I don’t remember any conversations or what specifically or first led to it, but it became a weekly routine for awhile that Dad and I would watch Highlander together Saturday nights. (And sometimes we’d also watch the show that came on after it…some sorta paranormal hunters show or something? Nothing as stand-out to me as Highlander).

I remember Dad enjoying the show, too; or at least, he did not dislike it. Those new episodes would have been Season Five of the series…and while we did miss at least a couple episodes, I remember several of the episodes, including “Comes a Horseman.” That one and its second chapter pair as probably my two favorite episodes of the series. I’ve never given much thought as to why (or not for long enough that I don’t remember thinking much on it). I suspect, though, that it was probably because of the huge import of the episodes and our having gotten to know the characters and such by then.

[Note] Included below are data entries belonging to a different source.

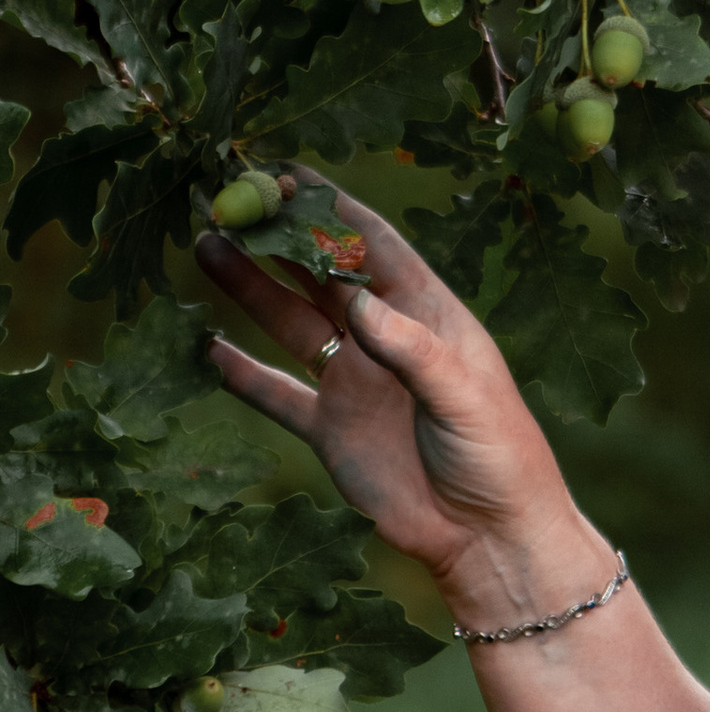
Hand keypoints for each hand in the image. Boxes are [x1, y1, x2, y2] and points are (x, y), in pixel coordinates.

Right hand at [196, 174, 584, 621]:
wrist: (489, 537)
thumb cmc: (499, 458)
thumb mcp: (465, 397)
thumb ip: (412, 349)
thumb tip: (357, 299)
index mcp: (428, 317)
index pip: (374, 246)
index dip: (332, 209)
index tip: (286, 174)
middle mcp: (385, 340)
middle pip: (322, 274)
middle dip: (278, 236)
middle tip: (229, 199)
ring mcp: (354, 382)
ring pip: (291, 321)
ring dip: (250, 286)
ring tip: (208, 245)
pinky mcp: (331, 430)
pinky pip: (277, 394)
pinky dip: (242, 373)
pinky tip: (207, 345)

I do remember tracking down and seeing the three films eventually, somewhere in there. I moreso remember seeing the films than an absolute time-frame. And I’m not sure if Dad would have seen any of them with me…I imagine we at least talked about them. And I vaaaaguely remember some sort of recollection of “Highlander 3: The Final Dimension” as a title, so it’s possible that Dad had seen that or mentioned it; or who-knows-what.

This all would have been my sophomore and junior years of high school. And looking back, something I so totally took for granted in a huge way. In typing this, I also have randomly recalled that we’d watch the show Party of Five, I think also starting sophomore year. And plenty of other shows, but those might be something for another post.

Highlander became a significant property to me, in my life…certainly more than it ever did for Dad. I think I mentioned in an earlier post that I don’t even actually have any particularly stand-out things that I think of as “favorites” for him…just that there’ve been loads of shows and such that he certainly enjoyed. Whereas I tend to have fewer like that for myself where I get a lot more involved and explore how deep stuff associated with it goes (like with Highlander–following to the movies, there was a card game, there was a book series, Highlander was the first show I got complete seasons of on DVD, etc).

While perhaps more prominent in the first film, I know Queen’s “Who Wants to Live Forever?” is used at least once in the show, and I’m pretty sure several times.

Because of Highlander, I’ve also often “contemplated” the nature of “immortality” on this Earth and what it’d mean…and long since determined that I would not want to outlive entire lifetimes’ worth of people.

I’ve also often “thought” of Highlander (for myself) as a sort of analogy to parts of my life. Just as on the show we’d randomly have some other immortal show up and get these flashbacks to where they were Such A Big Deal in Duncan’s life for a time, even though he’s never mentioned them or referenced anything having to do with them from that time until they show up…we often see that essentially, they’ve been compartmentalized. For a 400-year-old man, as significant as even one single year could be, there’s so much experience that he simply carries all these memories and such down through the years, and certain memories come flooding back with the appropriate catalyst–such as that person showing up again for the first time in a (normal human’s) lifetime or more.

As I have “normal” days with my grief over losing Dad…as I feel guilty when I realize it’s been more than one day without “breaking down” or “just crying” or whatever…and as I’m now thinking along these Highlander things while I type…maybe it’s an analogy even now. Even if I seem “normal” or am “capable of functioning ‘as’ normal” around others…it doesn’t mean that these memories aren’t bubbling just below the surface, waiting for someone or something to trigger a “flashback.”

Look at a ninja turtles figure and remember Dad getting it for me. See a game console and think of the games we played. See the van in the driveway and think of all the times helping him in and out of it and such.

No good way to end this piece. Except that, unfortunately, “in the end there can be only one,” and eventually…none.

I am the last Kneeland. The last of my line. Of this branch. There are other Kneelands out there–other branches of the family tree–but of this branch, I am the last.